According to Bloomberg’s report, the United States bankruptcy court has approved cryptocurrency lending company Celsius’s plan to transform into a Bitcoin mining company owned by creditors as part of a broader debt repayment scheme.
Judge Martin Glenn stated on Thursday (9th) that he would approve Celsius’s plan to repay customers through a combination of crypto assets and newly listed Bitcoin mining company stocks. Celsius’s lawyers indicated that the platform may begin distributing assets in early next year.
Celsius’s transformation into a cryptocurrency mining enterprise has been questioned by some customers and still faces regulatory obstacles. The company stated that the plan still needs approval from the U.S. Securities and Exchange Commission (SEC), and if the cryptocurrency mining scheme fails, Celsius may turn to liquidation. The judge has urged the SEC to make a decision on approval as soon as possible.
The ruling approving Celsius’s plan concluded weeks of hearings, during which individual customers raised questions about Celsius’s new management team and expressed dissatisfaction with the company’s bankruptcy plan and the costs of bankruptcy protection. These customers believe that the plan significantly undervalued Celsius’s CEL token.
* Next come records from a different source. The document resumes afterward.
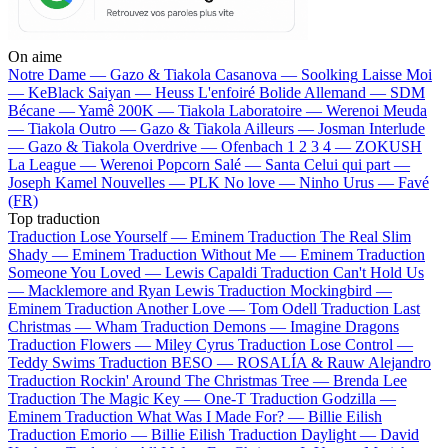
On aime
Notre Dame —
Gazo & Tiakola
Casanova —
Soolking
Laisse Moi
—
KeBlack
Saiyan —
Heuss L'enfoiré
Bolide Allemand —
SDM
Bécane —
Yamê
200K —
Tiakola
Laboratoire —
Werenoi
Meuda
—
Tiakola
Outro —
Gazo & Tiakola
Ailleurs —
Josman
Interlude
—
Gazo & Tiakola
Overdrive —
Ofenbach
1 2 3 4 —
ZOKUSH
La League —
Werenoi
Popcorn Salé —
Santa
Celui qui part —
Joseph Kamel
Nouvelles —
PLK
No love —
Ninho
Urus —
Favé
(FR)
Top traduction
Traduction Lose Yourself —
Eminem
Traduction The Real Slim
Shady —
Eminem
Traduction Without Me —
Eminem
Traduction
Someone You Loved —
Lewis Capaldi
Traduction Can't Hold Us
—
Macklemore and Ryan Lewis
Traduction Mockingbird —
Eminem
Traduction Another Love —
Tom Odell
Traduction Last
Christmas —
Wham
Traduction Demons —
Imagine Dragons
Traduction Flowers —
Miley Cyrus
Traduction Lose Control —
Teddy Swims
Traduction BESO —
ROSALÍA & Rauw Alejandro
Traduction Rockin' Around The Christmas Tree —
Brenda Lee
Traduction The Magic Key —
One-T
Traduction Godzilla —
Eminem
Traduction What Was I Made For? —
Billie Eilish
Traduction Emorio —
Billie Eilish
Traduction Daylight —
David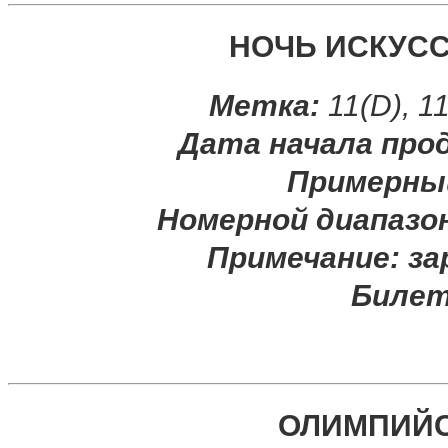
НОЧЬ ИСКУС
Метка:
11(D), 
Дата начала про
Примерны
Номерной диапазо
Примечание:
за
Билет
ОЛИМПИЙС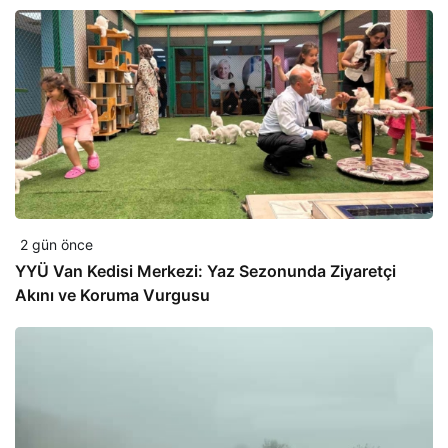
2 gün önce
YYÜ Van Kedisi Merkezi: Yaz Sezonunda Ziyaretçi
Akını ve Koruma Vurgusu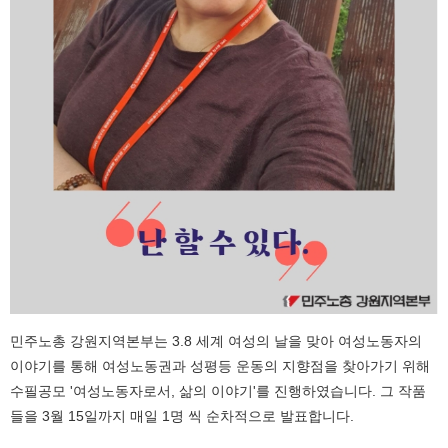
민주노총 강원지역본부는 3.8 세계 여성의 날을 맞아 여성노동자의
이야기를 통해 여성노동권과 성평등 운동의 지향점을 찾아가기 위해
수필공모 '여성노동자로서, 삶의 이야기'를 진행하였습니다. 그 작품
들을 3월 15일까지 매일 1명 씩 순차적으로 발표합니다.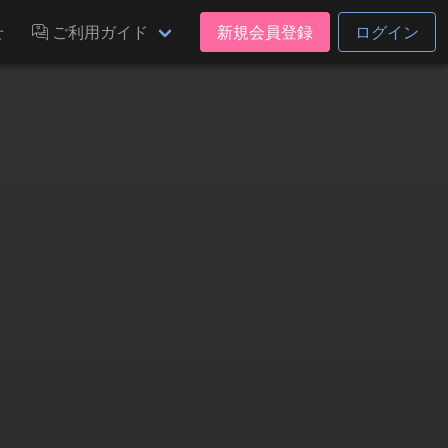
せ
ご利用ガイド
新規会員登録
ログイン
Celsius’s bankruptcy lawyer argued that when Celsius filed for bankruptcy protection in 2022, CEL was essentially worthless, as their argument was that CEL was seen as a representation of company stock, which typically loses nearly all value in a company’s bankruptcy. The judge stated that Celsius’s bankruptcy plan avoided the need for him to rule on whether CEL constitutes a security, which is a tricky legal issue with broader implications for how the U.S. regulates the cryptocurrency industry.